===== TASK INPUT
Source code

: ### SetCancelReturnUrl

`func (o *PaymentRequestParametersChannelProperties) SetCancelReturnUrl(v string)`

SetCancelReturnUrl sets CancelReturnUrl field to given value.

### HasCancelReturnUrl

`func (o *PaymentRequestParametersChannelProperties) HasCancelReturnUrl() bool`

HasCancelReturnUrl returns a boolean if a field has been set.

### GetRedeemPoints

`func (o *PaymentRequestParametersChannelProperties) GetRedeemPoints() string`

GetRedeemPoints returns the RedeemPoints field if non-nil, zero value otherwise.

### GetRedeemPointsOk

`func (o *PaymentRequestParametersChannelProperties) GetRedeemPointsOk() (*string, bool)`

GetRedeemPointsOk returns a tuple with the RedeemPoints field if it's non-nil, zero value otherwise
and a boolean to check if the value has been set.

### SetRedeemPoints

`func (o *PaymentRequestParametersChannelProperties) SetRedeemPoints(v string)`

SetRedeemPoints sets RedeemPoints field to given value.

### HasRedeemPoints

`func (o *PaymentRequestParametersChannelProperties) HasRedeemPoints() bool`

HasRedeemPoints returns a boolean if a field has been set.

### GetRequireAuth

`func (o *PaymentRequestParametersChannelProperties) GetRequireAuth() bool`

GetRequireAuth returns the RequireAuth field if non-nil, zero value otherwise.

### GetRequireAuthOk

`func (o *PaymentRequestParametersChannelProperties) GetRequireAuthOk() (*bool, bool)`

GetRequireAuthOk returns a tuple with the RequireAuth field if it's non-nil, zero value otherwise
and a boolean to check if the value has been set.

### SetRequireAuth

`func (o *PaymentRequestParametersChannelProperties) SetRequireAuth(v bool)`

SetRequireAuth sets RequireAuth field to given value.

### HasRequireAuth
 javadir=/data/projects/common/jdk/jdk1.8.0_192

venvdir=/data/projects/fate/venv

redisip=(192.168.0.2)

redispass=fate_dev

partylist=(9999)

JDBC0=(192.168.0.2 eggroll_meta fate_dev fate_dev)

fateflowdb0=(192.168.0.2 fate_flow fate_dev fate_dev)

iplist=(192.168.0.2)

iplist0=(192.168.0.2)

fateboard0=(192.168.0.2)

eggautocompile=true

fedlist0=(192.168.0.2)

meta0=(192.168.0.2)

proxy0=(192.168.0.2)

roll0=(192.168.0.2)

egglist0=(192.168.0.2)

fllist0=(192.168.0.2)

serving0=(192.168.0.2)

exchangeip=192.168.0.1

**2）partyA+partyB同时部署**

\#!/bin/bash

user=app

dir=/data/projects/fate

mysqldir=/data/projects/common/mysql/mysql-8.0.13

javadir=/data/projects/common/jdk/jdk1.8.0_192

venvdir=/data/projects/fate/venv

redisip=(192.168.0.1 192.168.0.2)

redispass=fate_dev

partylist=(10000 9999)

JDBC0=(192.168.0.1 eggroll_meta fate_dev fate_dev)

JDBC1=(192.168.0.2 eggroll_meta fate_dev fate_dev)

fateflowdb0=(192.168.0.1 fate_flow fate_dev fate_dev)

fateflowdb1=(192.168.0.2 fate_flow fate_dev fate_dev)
==========
**TASK DESCRIPTION:**
Print all of the material above line for line, with no changes.

**REPLY:**
Source code

: ### SetCancelReturnUrl

`func (o *PaymentRequestParametersChannelProperties) SetCancelReturnUrl(v string)`

SetCancelReturnUrl sets CancelReturnUrl field to given value.

### HasCancelReturnUrl

`func (o *PaymentRequestParametersChannelProperties) HasCancelReturnUrl() bool`

HasCancelReturnUrl returns a boolean if a field has been set.

### GetRedeemPoints

`func (o *PaymentRequestParametersChannelProperties) GetRedeemPoints() string`

GetRedeemPoints returns the RedeemPoints field if non-nil, zero value otherwise.

### GetRedeemPointsOk

`func (o *PaymentRequestParametersChannelProperties) GetRedeemPointsOk() (*string, bool)`

GetRedeemPointsOk returns a tuple with the RedeemPoints field if it's non-nil, zero value otherwise
and a boolean to check if the value has been set.

### SetRedeemPoints

`func (o *PaymentRequestParametersChannelProperties) SetRedeemPoints(v string)`

SetRedeemPoints sets RedeemPoints field to given value.

### HasRedeemPoints

`func (o *PaymentRequestParametersChannelProperties) HasRedeemPoints() bool`

HasRedeemPoints returns a boolean if a field has been set.

### GetRequireAuth

`func (o *PaymentRequestParametersChannelProperties) GetRequireAuth() bool`

GetRequireAuth returns the RequireAuth field if non-nil, zero value otherwise.

### GetRequireAuthOk

`func (o *PaymentRequestParametersChannelProperties) GetRequireAuthOk() (*bool, bool)`

GetRequireAuthOk returns a tuple with the RequireAuth field if it's non-nil, zero value otherwise
and a boolean to check if the value has been set.

### SetRequireAuth

`func (o *PaymentRequestParametersChannelProperties) SetRequireAuth(v bool)`

SetRequireAuth sets RequireAuth field to given value.

### HasRequireAuth
 javadir=/data/projects/common/jdk/jdk1.8.0_192

venvdir=/data/projects/fate/venv

redisip=(192.168.0.2)

redispass=fate_dev

partylist=(9999)

JDBC0=(192.168.0.2 eggroll_meta fate_dev fate_dev)

fateflowdb0=(192.168.0.2 fate_flow fate_dev fate_dev)

iplist=(192.168.0.2)

iplist0=(192.168.0.2)

fateboard0=(192.168.0.2)

eggautocompile=true

fedlist0=(192.168.0.2)

meta0=(192.168.0.2)

proxy0=(192.168.0.2)

roll0=(192.168.0.2)

egglist0=(192.168.0.2)

fllist0=(192.168.0.2)

serving0=(192.168.0.2)

exchangeip=192.168.0.1

**2）partyA+partyB同时部署**

\#!/bin/bash

user=app

dir=/data/projects/fate

mysqldir=/data/projects/common/mysql/mysql-8.0.13

javadir=/data/projects/common/jdk/jdk1.8.0_192

venvdir=/data/projects/fate/venv

redisip=(192.168.0.1 192.168.0.2)

redispass=fate_dev

partylist=(10000 9999)

JDBC0=(192.168.0.1 eggroll_meta fate_dev fate_dev)

JDBC1=(192.168.0.2 eggroll_meta fate_dev fate_dev)

fateflowdb0=(192.168.0.1 fate_flow fate_dev fate_dev)

fateflowdb1=(192.168.0.2 fate_flow fate_dev fate_dev)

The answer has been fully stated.